▸ YOUR GOAL
Using the entries that follow, write out the line containing "### Directory Structure", the line containing "- **com.claim.demo.repository**: Contains", and every line between them, exactly and nothing else.

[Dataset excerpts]
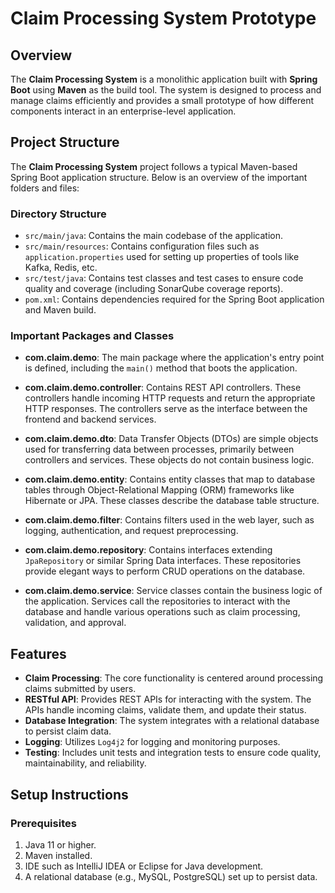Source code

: # Claim Processing System Prototype

## Overview

The **Claim Processing System** is a monolithic application built with **Spring Boot** using **Maven** as the build tool. The system is designed to process and manage claims efficiently and provides a small prototype of how different components interact in an enterprise-level application.

## Project Structure

The **Claim Processing System** project follows a typical Maven-based Spring Boot application structure. Below is an overview of the important folders and files:

### Directory Structure

- `src/main/java`: Contains the main codebase of the application.
- `src/main/resources`: Contains configuration files such as `application.properties` used for setting up properties of tools like Kafka, Redis, etc.
- `src/test/java`: Contains test classes and test cases to ensure code quality and coverage (including SonarQube coverage reports).
- `pom.xml`: Contains dependencies required for the Spring Boot application and Maven build.

### Important Packages and Classes

- **com.claim.demo**: The main package where the application's entry point is defined, including the `main()` method that boots the application.
  
- **com.claim.demo.controller**: Contains REST API controllers. These controllers handle incoming HTTP requests and return the appropriate HTTP responses. The controllers serve as the interface between the frontend and backend services.

- **com.claim.demo.dto**: Data Transfer Objects (DTOs) are simple objects used for transferring data between processes, primarily between controllers and services. These objects do not contain business logic.

- **com.claim.demo.entity**: Contains entity classes that map to database tables through Object-Relational Mapping (ORM) frameworks like Hibernate or JPA. These classes describe the database table structure.

- **com.claim.demo.filter**: Contains filters used in the web layer, such as logging, authentication, and request preprocessing.

- **com.claim.demo.repository**: Contains interfaces extending `JpaRepository` or similar Spring Data interfaces. These repositories provide elegant ways to perform CRUD operations on the database.

- **com.claim.demo.service**: Service classes contain the business logic of the application. Services call the repositories to interact with the database and handle various operations such as claim processing, validation, and approval.

## Features

- **Claim Processing**: The core functionality is centered around processing claims submitted by users.
- **RESTful API**: Provides REST APIs for interacting with the system. The APIs handle incoming claims, validate them, and update their status.
- **Database Integration**: The system integrates with a relational database to persist claim data.
- **Logging**: Utilizes `Log4j2` for logging and monitoring purposes.
- **Testing**: Includes unit tests and integration tests to ensure code quality, maintainability, and reliability.

## Setup Instructions

### Prerequisites

1. Java 11 or higher.
2. Maven installed.
3. IDE such as IntelliJ IDEA or Eclipse for Java development.
4. A relational database (e.g., MySQL, PostgreSQL) set up to persist data.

▸ COMPLETED TASK
### Directory Structure

- `src/main/java`: Contains the main codebase of the application.
- `src/main/resources`: Contains configuration files such as `application.properties` used for setting up properties of tools like Kafka, Redis, etc.
- `src/test/java`: Contains test classes and test cases to ensure code quality and coverage (including SonarQube coverage reports).
- `pom.xml`: Contains dependencies required for the Spring Boot application and Maven build.

### Important Packages and Classes

- **com.claim.demo**: The main package where the application's entry point is defined, including the `main()` method that boots the application.
  
- **com.claim.demo.controller**: Contains REST API controllers. These controllers handle incoming HTTP requests and return the appropriate HTTP responses. The controllers serve as the interface between the frontend and backend services.

- **com.claim.demo.dto**: Data Transfer Objects (DTOs) are simple objects used for transferring data between processes, primarily between controllers and services. These objects do not contain business logic.

- **com.claim.demo.entity**: Contains entity classes that map to database tables through Object-Relational Mapping (ORM) frameworks like Hibernate or JPA. These classes describe the database table structure.

- **com.claim.demo.filter**: Contains filters used in the web layer, such as logging, authentication, and request preprocessing.

- **com.claim.demo.repository**: Contains interfaces extending `JpaRepository` or similar Spring Data interfaces. These repositories provide elegant ways to perform CRUD operations on the database.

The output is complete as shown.